Nog fundamenteler is het probleem van het imago van onze hoofdstad. We moeten als Nederland af van het beeld van Amsterdam als ‘de stad waar alles kan’. Daar heeft de gemeente een rol in en onze lokale fractie is actief, maar ook landelijk kunnen we hulp bieden. Ik wil dat het rijk bijdraagt om deze groep toeristen te ontmoedigen. Dat kan bijvoorbeeld door maatregelen te nemen tegen goedkope vluchten naar Schiphol vanuit Engeland waar veel van deze toeristen gebruik van maken. Als deze groep er niet meer is, zal de leefbaarheid direct verbeteren.

Als ik door de stad loop, weet ik ook zeker dat dit imago echt niet nodig is om toeristen te trekken. Amsterdam heeft met haar grachten, geschiedenis en musea zoveel moois te bieden: laat dat weer het imago worden waar onze hoofdstad om bekend staat en waar we als land trots op kunnen zijn.
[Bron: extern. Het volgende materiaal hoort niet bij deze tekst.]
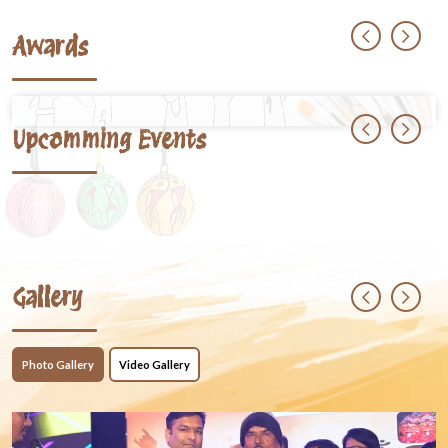
Awards
Upcomming Events
Gallery
Photo Gallery
Video Gallery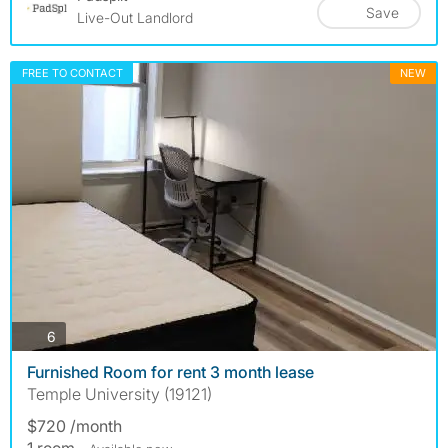
Save
Live-Out Landlord
FREE TO CONTACT
NEW
photos
6
Furnished Room for rent 3 month lease
Temple University (19121)
$720 /month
En door dat imago en door de soms gebrekkige handhaving is een kwetsbare groep de dupe: de vrouwen achter de ramen. Zij verdienen onze steun. Terecht neemt de gemeente Amsterdam nu maatregelen om de rondleidingen op de Wallen tegen te gaan, maar verdere stappen zijn nodig. Het gebeurt nu dat vrouwen achter de ramen worden geïntimideerd of uitgescholden. Die houding is mensonterend en de politie moet handhaven en dus direct bekeuren.

En als vrouwen willen stoppen, moeten we alles doen om dat mogelijk te maken. Ze moeten kunnen ontsnappen uit dit beroep dat ik weiger ooit normaal te vinden. Het is schrijnend dat vrouwen soms langer dan ze willen dit werk blijven doen omdat ze geen alternatief zien. Daarvoor kunnen we concrete stappen zetten.

Ik vraag de ministers om de drempels weg te nemen die vrouwen ervaren als ze geen huis of ander werk vinden. Het invoeren van een urgentieverklaring voor een sociale huurwoning voor vrouwen die willen uitstappen, biedt hen hoop op een andere toekomst.

Het was een indrukwekkend bezoek maar het geeft mij en de rest van de fractie weer extra reden om ons in te zetten voor groepen die de dupe zijn van dit beleid. Tijdens mijn komende zwangerschapsverlof zullen mijn tijdelijke vervanger Nico Drost en Gert-Jan Segers dit blijven volgen, want deze situatie kan en moet anders.